Интересно отметить, что на войне люди любили в минуты отдыха петь хором. Пели чаще всего украинские народные песни: «Ой ты Галя, Галя молодая», «Распрягайте, хлопцы, коней», «Ехал казак» и т. п. Любовь к украинским песням объяснялась двумя причинами: во-первых, украинские песни хорошо запоминаются и легки в исполнении, а во-вторых, «заводилами» в хоровом пении были обычно украинцы. У них в крови этот вид общения. Да, да, именно общения. Когда люди поют хором, особенно на войне, между ними возникает какое-то особенное чувство единения, симпатии друг к другу.
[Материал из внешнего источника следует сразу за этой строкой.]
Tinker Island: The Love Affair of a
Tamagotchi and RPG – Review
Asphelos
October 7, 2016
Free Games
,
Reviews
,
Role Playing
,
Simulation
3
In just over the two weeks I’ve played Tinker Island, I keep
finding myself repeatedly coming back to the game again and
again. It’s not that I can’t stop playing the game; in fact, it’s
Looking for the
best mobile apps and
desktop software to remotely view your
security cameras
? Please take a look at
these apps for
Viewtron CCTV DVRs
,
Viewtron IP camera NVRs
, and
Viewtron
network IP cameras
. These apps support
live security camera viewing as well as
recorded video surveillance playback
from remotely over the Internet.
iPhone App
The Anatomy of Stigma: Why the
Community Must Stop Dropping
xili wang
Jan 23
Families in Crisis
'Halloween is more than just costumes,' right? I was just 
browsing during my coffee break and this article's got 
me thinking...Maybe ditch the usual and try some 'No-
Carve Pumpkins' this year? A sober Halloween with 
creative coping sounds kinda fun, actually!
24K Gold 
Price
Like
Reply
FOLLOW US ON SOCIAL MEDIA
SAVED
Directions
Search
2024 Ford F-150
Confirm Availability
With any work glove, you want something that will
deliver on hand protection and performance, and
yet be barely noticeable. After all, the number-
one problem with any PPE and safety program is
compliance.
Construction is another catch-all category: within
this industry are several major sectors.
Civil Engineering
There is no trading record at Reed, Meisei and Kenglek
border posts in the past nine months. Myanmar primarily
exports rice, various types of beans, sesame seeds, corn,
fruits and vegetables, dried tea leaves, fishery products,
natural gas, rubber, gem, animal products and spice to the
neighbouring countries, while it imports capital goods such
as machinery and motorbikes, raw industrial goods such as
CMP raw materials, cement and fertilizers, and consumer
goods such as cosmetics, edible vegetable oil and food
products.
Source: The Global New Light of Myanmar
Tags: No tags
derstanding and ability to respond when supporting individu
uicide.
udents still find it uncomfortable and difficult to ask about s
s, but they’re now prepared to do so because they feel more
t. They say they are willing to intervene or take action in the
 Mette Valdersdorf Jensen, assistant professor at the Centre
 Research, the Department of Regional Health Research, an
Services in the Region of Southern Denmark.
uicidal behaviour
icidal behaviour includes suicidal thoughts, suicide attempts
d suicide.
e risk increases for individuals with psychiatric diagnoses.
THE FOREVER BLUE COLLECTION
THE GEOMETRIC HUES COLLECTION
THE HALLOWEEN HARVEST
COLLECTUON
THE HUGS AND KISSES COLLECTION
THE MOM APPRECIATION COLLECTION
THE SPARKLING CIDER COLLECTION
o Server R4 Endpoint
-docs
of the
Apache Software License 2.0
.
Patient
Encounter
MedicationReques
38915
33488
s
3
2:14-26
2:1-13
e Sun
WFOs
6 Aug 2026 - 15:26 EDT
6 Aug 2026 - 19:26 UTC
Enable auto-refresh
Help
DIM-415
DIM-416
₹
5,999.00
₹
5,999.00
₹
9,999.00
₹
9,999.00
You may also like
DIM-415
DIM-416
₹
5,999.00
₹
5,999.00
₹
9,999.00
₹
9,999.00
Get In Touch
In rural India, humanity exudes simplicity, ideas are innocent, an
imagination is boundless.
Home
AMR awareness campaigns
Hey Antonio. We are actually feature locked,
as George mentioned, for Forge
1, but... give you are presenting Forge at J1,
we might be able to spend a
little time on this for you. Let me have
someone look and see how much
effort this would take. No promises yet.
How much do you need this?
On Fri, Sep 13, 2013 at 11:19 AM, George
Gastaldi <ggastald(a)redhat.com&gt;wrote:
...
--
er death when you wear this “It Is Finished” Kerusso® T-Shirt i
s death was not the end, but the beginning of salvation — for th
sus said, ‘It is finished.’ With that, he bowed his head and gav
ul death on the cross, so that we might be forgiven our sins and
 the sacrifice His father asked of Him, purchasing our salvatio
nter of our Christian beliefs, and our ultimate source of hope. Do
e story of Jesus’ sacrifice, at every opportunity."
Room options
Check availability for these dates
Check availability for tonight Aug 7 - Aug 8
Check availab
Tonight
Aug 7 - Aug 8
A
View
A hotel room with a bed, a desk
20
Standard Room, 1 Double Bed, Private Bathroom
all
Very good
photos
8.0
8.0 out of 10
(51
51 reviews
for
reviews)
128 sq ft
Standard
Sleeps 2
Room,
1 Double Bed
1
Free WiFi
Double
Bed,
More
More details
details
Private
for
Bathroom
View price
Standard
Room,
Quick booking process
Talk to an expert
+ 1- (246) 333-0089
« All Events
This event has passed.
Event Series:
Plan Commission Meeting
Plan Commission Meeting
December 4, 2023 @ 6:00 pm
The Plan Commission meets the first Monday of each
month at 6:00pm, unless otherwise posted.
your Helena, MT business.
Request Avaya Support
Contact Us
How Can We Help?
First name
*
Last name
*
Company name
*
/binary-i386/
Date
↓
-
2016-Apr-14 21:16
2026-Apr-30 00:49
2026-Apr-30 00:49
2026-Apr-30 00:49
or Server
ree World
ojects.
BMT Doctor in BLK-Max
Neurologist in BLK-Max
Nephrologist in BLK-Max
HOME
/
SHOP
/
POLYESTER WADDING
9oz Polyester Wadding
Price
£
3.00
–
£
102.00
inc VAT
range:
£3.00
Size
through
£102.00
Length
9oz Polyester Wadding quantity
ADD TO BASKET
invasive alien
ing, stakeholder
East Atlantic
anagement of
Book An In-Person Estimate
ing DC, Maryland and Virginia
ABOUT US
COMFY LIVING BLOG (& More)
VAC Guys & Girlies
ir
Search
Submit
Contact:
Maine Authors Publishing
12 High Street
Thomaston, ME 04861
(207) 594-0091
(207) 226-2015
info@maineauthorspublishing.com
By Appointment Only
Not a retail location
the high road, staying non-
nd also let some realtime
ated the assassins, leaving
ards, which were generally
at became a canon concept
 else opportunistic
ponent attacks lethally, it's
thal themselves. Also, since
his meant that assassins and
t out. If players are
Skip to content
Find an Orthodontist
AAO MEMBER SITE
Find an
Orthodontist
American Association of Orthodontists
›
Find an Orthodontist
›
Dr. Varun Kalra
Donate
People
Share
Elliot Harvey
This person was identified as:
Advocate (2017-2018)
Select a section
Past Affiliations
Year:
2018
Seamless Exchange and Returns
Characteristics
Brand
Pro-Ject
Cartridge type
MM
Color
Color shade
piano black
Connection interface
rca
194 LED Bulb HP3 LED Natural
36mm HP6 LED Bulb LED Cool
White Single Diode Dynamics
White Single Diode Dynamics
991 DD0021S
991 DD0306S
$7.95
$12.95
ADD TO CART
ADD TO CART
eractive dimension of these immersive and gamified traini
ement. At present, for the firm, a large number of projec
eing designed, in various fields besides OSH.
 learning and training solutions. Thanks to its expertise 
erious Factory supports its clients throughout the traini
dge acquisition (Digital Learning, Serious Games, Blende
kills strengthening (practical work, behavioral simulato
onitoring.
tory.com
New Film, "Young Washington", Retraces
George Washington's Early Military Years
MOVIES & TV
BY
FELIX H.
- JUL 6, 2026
По моим наблюдениям все ребята-фронтовики отличались в лучшую сторону от тех, кто не был на фронте. У них сохранился дух фронтового братства. Они терпимо, с добродушным юмором относились к недостаткам друг друга и умели радоваться жизни, несмотря на массу послевоенных трудностей. За пять лет совместного существования у нас не было ни одного конфликта.


Жил в общежитии студент Боря Шумилин. Внешность его – рост, телосложение, розовые щёчки (усы и борода у него не росли) – была как у пятиклассника. Ну, словом, – настоящий лилипут. По словам Бори, родители у него были нормальными людьми. Они умерли во время голода в Поволжье, а только что родившегося Бориса поместили в детдом. Боря очень сердился, когда контролёр в кино останавливал его: «Мальчик, а ты куда? Дети до шестнадцати лет на этот фильм не допускаются». Стараясь говорить басом, Борис возражал: «Я не мальчик» и показывал студенческий билет. Мы жалели Борю, иногда подшучивали над ним, но старались щадить его самолюбие. После окончания института Боря был «распределён» на одно из предприятий Калининграда.


Самыми трудными в материальном отношении были для студентов общежития два года жизни при карточной системе. Тем, кому родственники не присылали посылки с продуктами, приходилось жить впроголодь. Особенно страдали молодые ребята, не привыкшие к трудностям. Они не имели выдержки и съедали месячный запас «карточного» продовольствия за неделю. В оставшиеся дни им можно было рассчитывать только на помощь товарищей. Умудрённый опытом голодания ещё в Свердловске, я выкупал продукты на неделю, делил их на семь частей и съедал равномерно. Родители регулярно присылали мне посылки с сушёной картошкой. Я варил из неё суп в полулитровой кружке.


Несмотря на все трудности, нас не покидало чувство радости бытия. Впереди вся жизнь. Всё остальное – ерунда.

В декабре 1947 года отменили карточную систему, и жить стало совсем хорошо. В доме напротив нашего общежития открылся роскошный гастроном. Чего только там не было! Икра красная и чёрная всех сортов, колбасы варёные, полукопчёные и копчёные, ветчина, консервы всех видов – ну, словом, земной рай. И цены при этом вполне доступные даже для студентов. Питание перестало быть проблемой. Родители вместо продуктовых посылок стали присылать денежные переводы. Ради исторической правды следует сказать, что этот «рай» существовал только в нескольких больших городах СССР. В магазинах других городов, не говоря уже о «сельмагах», прилавки были практически пустые.

Наши студенты в полной мере ощутили прелесть изобилия. По праздникам мы стали устраивать коллективные застолья. На столе стояла водка и красовались разнообразные закуски: лещ в томате, полтавская колбаса, печень трески и прочие аппетитные вещи. Печень трески стояла в магазине штабелями и стоила копейки. Это были самые дешёвые консервы. Если добавить в тресковую печень мелко рубленые яйца и репчатый лук, то получается отличная закуска для водки. Все мы любили выпить и повеселиться, но пьяных почему-то не было.